Undoubtedly, this was the first running of the race that would soon become referred to as the Grand National. It took place over essentially the same area of land as it does today. Most leading National historians, including Mick Mutlow and John Pinfold, plus contemporary newspaper accounts concur. A selling clause in the race conditions was to ensure there wasn't a walkover by a single superior horse who might frighten off all opposition. The clause was designed to entice a competitive field and establish the prestige of the race rather than to attract animals of the poor quality associated with modern-day sellers. Because steeplechasing was regarded as illegitimate by the established racing authorities (a National Hunt Committee was not formed until 1866) official records and histories were not compiled until a generation after the events and were erroneous in excluding the races of 1836-1838. They should be fully restored to all archives.

The race was conceived by William Lynn, proprietor of the Waterloo Hotel, who headed a syndicate. He had set out a Flat course and built a grandstand on land leased from (the 2nd) Lord Sefton in 1829. Lynn was inspired by the success of the Great St. Albans Steeplechase, which had been inaugurated in 1830, and he planned a race that similarly started and finished at the same point. Most steeplechase meetings were fairly chaotic so Lynn appointed an umpire, Lord Molyneux, who chose the line of country for the race. The distance was not many yards from exactly 4m 4 1/2f (see 1887).

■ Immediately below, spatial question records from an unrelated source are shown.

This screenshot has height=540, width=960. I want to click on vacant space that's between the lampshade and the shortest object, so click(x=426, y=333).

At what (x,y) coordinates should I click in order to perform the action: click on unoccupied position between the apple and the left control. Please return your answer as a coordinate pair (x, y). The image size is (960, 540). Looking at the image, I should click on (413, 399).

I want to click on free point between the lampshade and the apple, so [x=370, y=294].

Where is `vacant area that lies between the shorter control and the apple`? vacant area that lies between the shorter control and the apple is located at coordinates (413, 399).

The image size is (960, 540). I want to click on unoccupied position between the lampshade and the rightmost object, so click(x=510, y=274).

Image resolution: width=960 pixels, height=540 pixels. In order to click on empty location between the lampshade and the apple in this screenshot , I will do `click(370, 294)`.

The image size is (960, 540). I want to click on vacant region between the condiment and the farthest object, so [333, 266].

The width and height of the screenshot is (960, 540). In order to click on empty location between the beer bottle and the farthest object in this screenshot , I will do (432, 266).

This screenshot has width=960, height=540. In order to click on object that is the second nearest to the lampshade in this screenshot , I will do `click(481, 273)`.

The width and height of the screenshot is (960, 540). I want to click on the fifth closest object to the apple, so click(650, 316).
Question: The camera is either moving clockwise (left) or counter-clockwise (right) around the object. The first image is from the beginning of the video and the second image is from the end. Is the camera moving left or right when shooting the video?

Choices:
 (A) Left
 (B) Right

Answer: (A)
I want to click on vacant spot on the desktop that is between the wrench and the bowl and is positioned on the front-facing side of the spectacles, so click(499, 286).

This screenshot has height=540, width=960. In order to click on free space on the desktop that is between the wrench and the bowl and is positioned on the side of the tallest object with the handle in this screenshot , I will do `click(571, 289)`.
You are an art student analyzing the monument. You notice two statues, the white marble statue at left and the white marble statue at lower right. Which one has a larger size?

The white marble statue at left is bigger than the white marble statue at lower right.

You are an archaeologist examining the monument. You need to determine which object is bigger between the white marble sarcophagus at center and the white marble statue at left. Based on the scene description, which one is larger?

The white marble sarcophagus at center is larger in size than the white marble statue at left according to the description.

Steeplechasing had originated in Ireland, races literally from steeple to steeple, often matches. It began to be copied in Britain towards the end of the eighteenth century. The horses were hunters and raced at a hell for leather pace, often over extreme distances. Races were over natural country and obstacles which could be 100yds in length. Courses were flagged not railed. The number of recorded courses grew from one in 1829 to 39 in 1838. Whereas many races were disorganised and could only be followed mounted or seen from trees, coach tops or by sitting on the actual fences, Lynn's race could be seen in its entirety from the stands - on a clear day with a good telescope - if a spectator so chose.

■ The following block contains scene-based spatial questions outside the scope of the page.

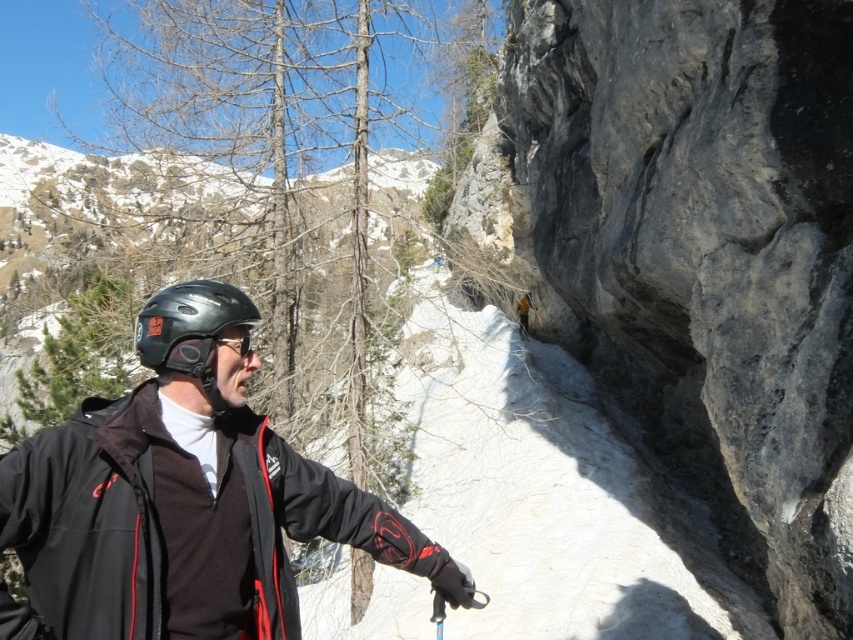
Question: Among these objects, which one is farthest from the camera?

Choices:
 (A) matte black helmet at left
 (B) black matte goggles at center

Answer: (B)

Question: Does matte black goggles at center appear on the right side of black matte goggles at center?

Choices:
 (A) no
 (B) yes

Answer: (B)

Question: Where is matte black helmet at left located in relation to black matte goggles at center in the image?

Choices:
 (A) below
 (B) above

Answer: (B)

Question: Which point is closer to the camera?

Choices:
 (A) white powdery snow at center
 (B) black softshell jacket at left
 (C) black matte goggles at center
 (D) matte black goggles at center

Answer: (B)

Question: Which object is closer to the camera taking this photo?

Choices:
 (A) black matte goggles at center
 (B) white powdery snow at center
 (C) matte black goggles at center
 (D) black softshell jacket at left

Answer: (D)

Question: In this image, where is white powdery snow at center located relative to matte black helmet at left?

Choices:
 (A) left
 (B) right

Answer: (A)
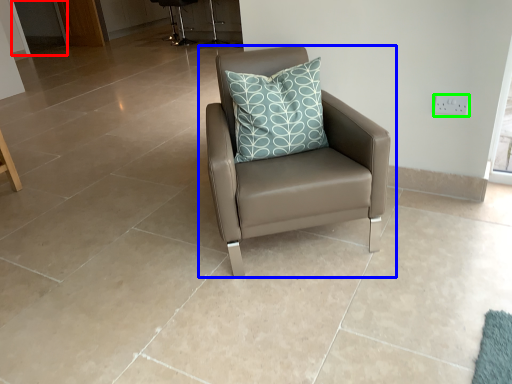
Question: Estimate the real-world distances between objects in this image. Which object is farther from screen door (highlighted by a red box), chair (highlighted by a blue box) or electric outlet (highlighted by a green box)?

Choices:
 (A) chair
 (B) electric outlet

Answer: (B)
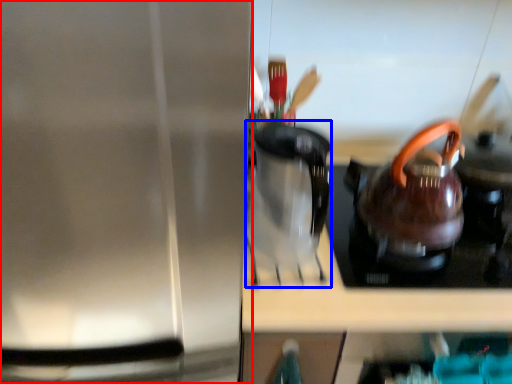
Question: Which object appears closest to the camera in this image, kitchen appliance (highlighted by a red box) or coffeepot (highlighted by a blue box)?

Choices:
 (A) kitchen appliance
 (B) coffeepot

Answer: (A)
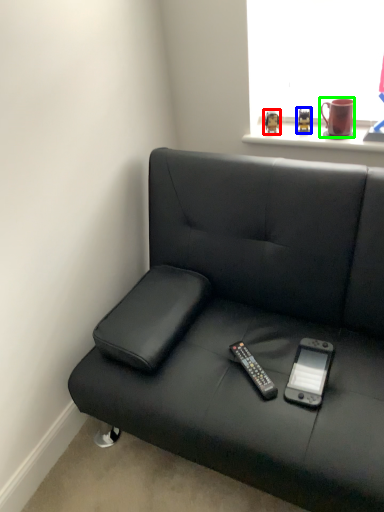
Question: Which is nearer to the toy (highlighted by a red box)? toy (highlighted by a blue box) or mug (highlighted by a green box).

Choices:
 (A) toy
 (B) mug

Answer: (A)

In 1836 the race allured some of the country's leading jockeys, not least among them the ultimately triumphant Captain Martin Becher, known as a horseman with good hands. The railway system was not quite fully developed so the horses were drawn only from the north. Polyanthus's carrying of 4 pounds more than all the other runners is the first example of overweight and the extra burden may have cost the horse victory (though Polyanthus was also encumbered by losing more ground than most at the 1st, the second element of which (the jump out of the Sunken Lane) caused general consternation amongst the field). That said, had the favourite Laurie Todd, who was going well when falling, stood up perhaps neither Polyanthus nor The Duke would have won. There was a strong whiff of foul play concerning the departure of Laurie Todd. Lord Molyneux had allowed the gate in question to be nailed open thus providing the option not to take the Table Top Jump at the Anchor Bridge Crossing. Between the first and second circuits a person, found to be the brother of the owner of another horse (which one was not disclosed), shut and fastened the gate. When confronted by this not all of the remaining partnerships endeavoured to actually leap the gate and of those who tried only Laurie Todd fell. However, as his rider, Horatio Powell, was attempting a quick remount Bartholomew Bretherton, on Cockahoop, knocked Powell down, possibly deliberately although I'm inclined to believe by accident. Gulliver, presumably, did not travel well.

The first Grand National was well attended and generally applauded by the press for being highly organised. It received encouragement for its renewal.



> Some historians believe Laurie Todd was hampered and refused at ABC 2C with Powell being unshipped in the process, however, there is no evidence to suggest that the horse was interfered with by The Duke, the only runner ahead of him.